**À faire**:
- A) Recopiez mot pour mot le passage de l'extrait fourni qui va de « La synthèse apparaît » jusqu'à « Claudius Cote, 1936. ».
- B) Selon l'extrait fourni, dans quel musée se trouve le portrait d'Alof de Wignacourt peint par le Caravage ?

**Extrait fourni**:
▼

C’est au cours de ce même XVIIIe siècle qu’apparaissent la couronne d’or surmontant la croix, ainsi que le trophée, ou le noeud placé au-dessus.

 

La synthèse apparaît au cours du XVIIe siècle, mais surtout à partir du XVIIIe siècle, quand les tableaux montrent un même personnage membre de l’Ordre revêtu d’un habit civil ou militaire non maltais, portant deux croix de Malte, l’une de profès, l’autre grande ou petite : l’exemple le plus révélateur est celui du buste de Suffren, conservé au musée de l’Armée, où, à droite de ces deux insignes, figurent une croix de Malte anglée de fleurs de lys et timbrée d’une couronne fermée que somme un anneau dans lequel passe un ruban de soie analogue par ses dimensions à celui de Saint-Louis et descendant d’une boutonnière de l’habit : c’est là une croix de commandeur ou de bailli.

 

Fig. 4 Croix inscrite dans un médaillon et surmontée d'un trophée, et réduction de chevalier (XVIIIe siècle), collection musée de la Légion d'honneur, don Michel de Pierredon, 1931, et don Claudius Cote, 1936.

 

Il est à noter, enfin, que deux grands maîtres de l’Ordre, au contraire des pratiques des chevaliers, ont porté des armures dépourvues tant de la croix de profession que de la croix en sautoir, comme en témoignent le corselet à l’antique qui appartint à Jean d’Omedes (1536-1555), conservé au musée de l’Armée (Inv. N° PO 742) et qui

ne porte qu’un médaillon écartelé de la Religion et d’Omedes, ou le portrait d’Alof de Wignacourt, peint par le Caravage vers 1607-1608 et conservé au Louvre, où ce grand-maître ne porte ni croix de profession (peinte ou gravée) sur la cuirasse, ni collier ou pendentif, réel ou simulé.

▲

**Matériel d'étude**:
▼

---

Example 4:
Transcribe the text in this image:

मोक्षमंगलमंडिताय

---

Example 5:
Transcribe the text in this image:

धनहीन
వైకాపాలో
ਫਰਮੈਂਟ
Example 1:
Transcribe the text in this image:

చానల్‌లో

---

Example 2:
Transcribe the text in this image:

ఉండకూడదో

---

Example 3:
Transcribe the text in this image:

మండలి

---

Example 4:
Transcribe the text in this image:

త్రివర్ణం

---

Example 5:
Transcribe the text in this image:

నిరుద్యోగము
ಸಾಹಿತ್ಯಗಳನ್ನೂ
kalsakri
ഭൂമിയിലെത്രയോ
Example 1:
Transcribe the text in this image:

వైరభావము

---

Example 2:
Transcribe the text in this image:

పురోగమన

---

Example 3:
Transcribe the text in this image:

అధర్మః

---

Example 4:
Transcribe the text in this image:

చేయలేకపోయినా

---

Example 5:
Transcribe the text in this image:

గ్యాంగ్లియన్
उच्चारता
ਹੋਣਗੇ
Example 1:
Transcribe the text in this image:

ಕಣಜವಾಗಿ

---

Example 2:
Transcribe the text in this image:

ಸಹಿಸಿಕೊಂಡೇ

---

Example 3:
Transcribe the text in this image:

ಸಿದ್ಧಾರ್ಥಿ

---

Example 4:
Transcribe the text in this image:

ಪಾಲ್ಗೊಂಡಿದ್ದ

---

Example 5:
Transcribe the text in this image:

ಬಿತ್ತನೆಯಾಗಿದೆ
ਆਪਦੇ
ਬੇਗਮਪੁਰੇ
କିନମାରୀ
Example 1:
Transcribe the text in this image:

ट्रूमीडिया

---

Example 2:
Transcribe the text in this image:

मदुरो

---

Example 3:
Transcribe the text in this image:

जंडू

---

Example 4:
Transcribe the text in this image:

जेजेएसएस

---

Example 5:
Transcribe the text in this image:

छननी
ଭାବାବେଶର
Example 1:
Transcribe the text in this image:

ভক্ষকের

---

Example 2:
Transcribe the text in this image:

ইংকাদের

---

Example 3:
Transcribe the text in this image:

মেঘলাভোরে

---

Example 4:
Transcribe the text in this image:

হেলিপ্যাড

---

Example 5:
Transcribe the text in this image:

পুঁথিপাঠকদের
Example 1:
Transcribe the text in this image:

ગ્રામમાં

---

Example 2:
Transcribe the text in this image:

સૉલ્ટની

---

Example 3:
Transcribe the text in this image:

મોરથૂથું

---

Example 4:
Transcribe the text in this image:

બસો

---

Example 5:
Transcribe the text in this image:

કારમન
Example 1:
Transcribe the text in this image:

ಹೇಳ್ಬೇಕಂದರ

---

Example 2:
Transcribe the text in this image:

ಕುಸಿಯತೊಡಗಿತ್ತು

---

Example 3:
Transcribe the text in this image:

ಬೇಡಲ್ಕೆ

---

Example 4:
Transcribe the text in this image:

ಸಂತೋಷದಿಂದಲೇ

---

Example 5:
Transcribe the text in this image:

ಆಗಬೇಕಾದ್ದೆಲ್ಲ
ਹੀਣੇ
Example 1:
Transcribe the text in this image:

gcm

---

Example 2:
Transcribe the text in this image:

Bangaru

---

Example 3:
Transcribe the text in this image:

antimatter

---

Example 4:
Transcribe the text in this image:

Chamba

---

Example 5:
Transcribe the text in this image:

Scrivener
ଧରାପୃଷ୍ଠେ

▲

**Problèmes résolus**:
- A)
La synthèse apparaît au cours du XVIIe siècle, mais surtout à partir du XVIIIe siècle, quand les tableaux montrent un même personnage membre de l’Ordre revêtu d’un habit civil ou militaire non maltais, portant deux croix de Malte, l’une de profès, l’autre grande ou petite : l’exemple le plus révélateur est celui du buste de Suffren, conservé au musée de l’Armée, où, à droite de ces deux insignes, figurent une croix de Malte anglée de fleurs de lys et timbrée d’une couronne fermée que somme un anneau dans lequel passe un ruban de soie analogue par ses dimensions à celui de Saint-Louis et descendant d’une boutonnière de l’habit : c’est là une croix de commandeur ou de bailli.

 

Fig. 4 Croix inscrite dans un médaillon et surmontée d'un trophée, et réduction de chevalier (XVIIIe siècle), collection musée de la Légion d'honneur, don Michel de Pierredon, 1931, et don Claudius Cote, 1936.

- B) Il est conservé au Louvre.